- Nickname: rainas
- Rainas Location in Nepal Rainas Rainas (Nepal)
- Coordinates: 28°29′N 84°17′E﻿ / ﻿28.48°N 84.28°E
- Country: Nepal
- Province: Gandaki
- District: Lamjung
- No. of wards: 10
- Established: 19 September 2015

Government
- • Type: Mayor-council
- • Mayor: Mr. Sing Bahadur Thapa
- • Deputy Mayor: Mrs. Dhan Kumari Gurung

Area
- • Total: 71.97 km^{2} (27.79 sq mi)

Population (2011)
- • Total: 18,527
- • Density: 257.4/km^{2} (666.7/sq mi)
- Time zone: UTC+5:45 (NST)
- Postal code: 33608
- Area code: 066
- Website: rainasmun.gov.np

= Rainas =

Rainas (राइनास) is a municipality of Lamjung District in Gandaki Province of central Nepal. The municipality was declared on 19 September 2015 by merging the existing six VDCs of Eastern Lamjung, Tarkughat, Dhamilikuwa, Chakratirtha, Bhalayakharka, Pyarjung and Mohoriyakot having a total of 73 square km area. Tinpiple, in the former Chakratirth VDC, serves as the centre/headquarter of the municipality. Rainas has a total population of 18,527 and population density of 254 person/km^{2}, according to 2011 Nepal census.
┄┄┄┄┄┄
Work instruction 1 | In the Rainas text, which place serves as the centre and headquarters of the municipality?
Work instruction 2 | Print the part of the Rainas text that begins at the words "- • Total: 18,527" and stops after the words "2011 Nepal census.".
Work instruction 3 | Summarize the Rainas text in two sentences.
┄┄┄┄┄┄
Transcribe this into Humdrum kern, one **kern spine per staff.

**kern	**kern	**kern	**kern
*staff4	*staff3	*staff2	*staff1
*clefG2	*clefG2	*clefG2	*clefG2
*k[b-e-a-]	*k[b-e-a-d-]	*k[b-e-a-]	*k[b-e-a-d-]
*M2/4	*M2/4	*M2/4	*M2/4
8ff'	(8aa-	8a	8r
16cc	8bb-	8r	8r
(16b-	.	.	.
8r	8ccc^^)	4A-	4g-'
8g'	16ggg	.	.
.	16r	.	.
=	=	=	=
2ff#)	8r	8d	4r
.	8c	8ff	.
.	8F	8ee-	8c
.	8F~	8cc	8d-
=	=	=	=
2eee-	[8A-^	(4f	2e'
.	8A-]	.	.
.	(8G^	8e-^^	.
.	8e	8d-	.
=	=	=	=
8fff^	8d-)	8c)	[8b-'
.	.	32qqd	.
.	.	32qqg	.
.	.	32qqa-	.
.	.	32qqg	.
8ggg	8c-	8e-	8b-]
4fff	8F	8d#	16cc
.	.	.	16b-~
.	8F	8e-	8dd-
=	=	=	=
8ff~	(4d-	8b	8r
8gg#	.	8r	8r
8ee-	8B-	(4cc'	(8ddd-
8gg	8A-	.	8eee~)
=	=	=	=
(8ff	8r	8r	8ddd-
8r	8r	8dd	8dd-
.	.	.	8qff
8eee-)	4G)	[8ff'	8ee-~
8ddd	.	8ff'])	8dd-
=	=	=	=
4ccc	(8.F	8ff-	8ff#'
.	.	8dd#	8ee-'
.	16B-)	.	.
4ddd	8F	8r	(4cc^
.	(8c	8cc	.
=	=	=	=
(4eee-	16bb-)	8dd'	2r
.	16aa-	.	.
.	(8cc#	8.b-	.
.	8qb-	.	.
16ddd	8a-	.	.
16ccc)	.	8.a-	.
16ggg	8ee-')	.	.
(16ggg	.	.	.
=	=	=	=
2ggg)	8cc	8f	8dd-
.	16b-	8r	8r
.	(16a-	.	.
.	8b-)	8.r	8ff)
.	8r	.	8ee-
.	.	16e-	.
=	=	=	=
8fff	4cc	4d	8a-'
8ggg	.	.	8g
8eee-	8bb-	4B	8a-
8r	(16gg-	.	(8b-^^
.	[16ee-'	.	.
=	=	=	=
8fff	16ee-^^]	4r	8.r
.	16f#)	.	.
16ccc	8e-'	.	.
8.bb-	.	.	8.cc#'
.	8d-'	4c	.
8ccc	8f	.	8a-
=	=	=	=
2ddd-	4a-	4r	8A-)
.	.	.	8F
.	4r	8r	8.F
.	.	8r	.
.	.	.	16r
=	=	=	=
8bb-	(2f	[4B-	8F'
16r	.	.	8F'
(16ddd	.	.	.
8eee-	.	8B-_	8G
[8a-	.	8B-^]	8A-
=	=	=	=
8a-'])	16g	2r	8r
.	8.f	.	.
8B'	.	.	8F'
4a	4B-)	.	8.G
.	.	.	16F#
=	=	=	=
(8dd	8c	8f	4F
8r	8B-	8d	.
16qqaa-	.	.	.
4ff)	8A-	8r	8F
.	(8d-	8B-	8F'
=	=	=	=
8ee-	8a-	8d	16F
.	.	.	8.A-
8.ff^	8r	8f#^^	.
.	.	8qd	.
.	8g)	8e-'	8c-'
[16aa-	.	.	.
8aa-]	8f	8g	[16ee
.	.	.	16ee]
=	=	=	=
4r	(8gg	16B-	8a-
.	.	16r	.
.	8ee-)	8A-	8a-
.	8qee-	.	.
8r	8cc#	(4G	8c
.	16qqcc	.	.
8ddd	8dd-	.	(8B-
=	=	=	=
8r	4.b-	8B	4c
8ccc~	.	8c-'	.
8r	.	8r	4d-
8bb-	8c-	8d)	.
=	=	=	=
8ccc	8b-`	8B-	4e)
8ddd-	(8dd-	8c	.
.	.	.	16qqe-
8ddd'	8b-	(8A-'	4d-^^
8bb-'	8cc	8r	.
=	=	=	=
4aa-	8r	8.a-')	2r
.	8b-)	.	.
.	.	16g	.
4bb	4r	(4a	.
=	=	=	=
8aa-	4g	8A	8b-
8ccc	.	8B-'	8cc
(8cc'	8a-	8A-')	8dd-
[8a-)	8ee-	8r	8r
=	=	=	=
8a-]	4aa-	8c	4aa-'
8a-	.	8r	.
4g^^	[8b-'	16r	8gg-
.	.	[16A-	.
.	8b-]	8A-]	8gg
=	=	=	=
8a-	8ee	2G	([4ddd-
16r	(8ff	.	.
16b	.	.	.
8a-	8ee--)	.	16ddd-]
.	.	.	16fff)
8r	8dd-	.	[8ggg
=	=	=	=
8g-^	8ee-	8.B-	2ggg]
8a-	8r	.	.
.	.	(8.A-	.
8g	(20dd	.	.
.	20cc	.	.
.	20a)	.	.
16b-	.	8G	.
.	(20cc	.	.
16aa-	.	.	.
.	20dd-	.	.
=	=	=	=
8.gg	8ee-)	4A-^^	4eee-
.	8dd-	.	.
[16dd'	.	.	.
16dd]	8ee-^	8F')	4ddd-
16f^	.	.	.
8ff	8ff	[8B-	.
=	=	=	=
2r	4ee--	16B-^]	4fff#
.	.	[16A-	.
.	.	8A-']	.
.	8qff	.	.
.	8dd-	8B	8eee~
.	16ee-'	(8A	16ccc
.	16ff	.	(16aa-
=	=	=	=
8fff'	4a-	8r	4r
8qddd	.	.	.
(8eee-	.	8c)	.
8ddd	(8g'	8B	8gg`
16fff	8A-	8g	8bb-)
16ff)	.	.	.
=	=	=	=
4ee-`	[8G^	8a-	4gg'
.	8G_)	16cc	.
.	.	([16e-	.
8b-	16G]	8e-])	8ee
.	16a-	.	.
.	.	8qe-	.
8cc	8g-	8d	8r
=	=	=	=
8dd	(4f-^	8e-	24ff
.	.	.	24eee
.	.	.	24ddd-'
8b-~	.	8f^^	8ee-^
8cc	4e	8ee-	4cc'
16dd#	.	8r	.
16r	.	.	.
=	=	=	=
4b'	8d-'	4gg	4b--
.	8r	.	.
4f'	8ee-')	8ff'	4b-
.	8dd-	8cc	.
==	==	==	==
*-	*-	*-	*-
┄┄┄┄┄┄
Exercise result 1 | Tinpiple, in the former Chakratirth VDC.

Exercise result 2 |
- • Total: 18,527
- • Density: 257.4/km^{2} (666.7/sq mi)
- Time zone: UTC+5:45 (NST)
- Postal code: 33608
- Area code: 066
- Website: rainasmun.gov.np

= Rainas =

Rainas (राइनास) is a municipality of Lamjung District in Gandaki Province of central Nepal. The municipality was declared on 19 September 2015 by merging the existing six VDCs of Eastern Lamjung, Tarkughat, Dhamilikuwa, Chakratirtha, Bhalayakharka, Pyarjung and Mohoriyakot having a total of 73 square km area. Tinpiple, in the former Chakratirth VDC, serves as the centre/headquarter of the municipality. Rainas has a total population of 18,527 and population density of 254 person/km^{2}, according to 2011 Nepal census.

Exercise result 3 | Rainas is a municipality of Lamjung District in Gandaki Province of central Nepal, declared on 19 September 2015 by merging existing VDCs of Eastern Lamjung. Its headquarters is Tinpiple, and according to the 2011 Nepal census it has a total population of 18,527.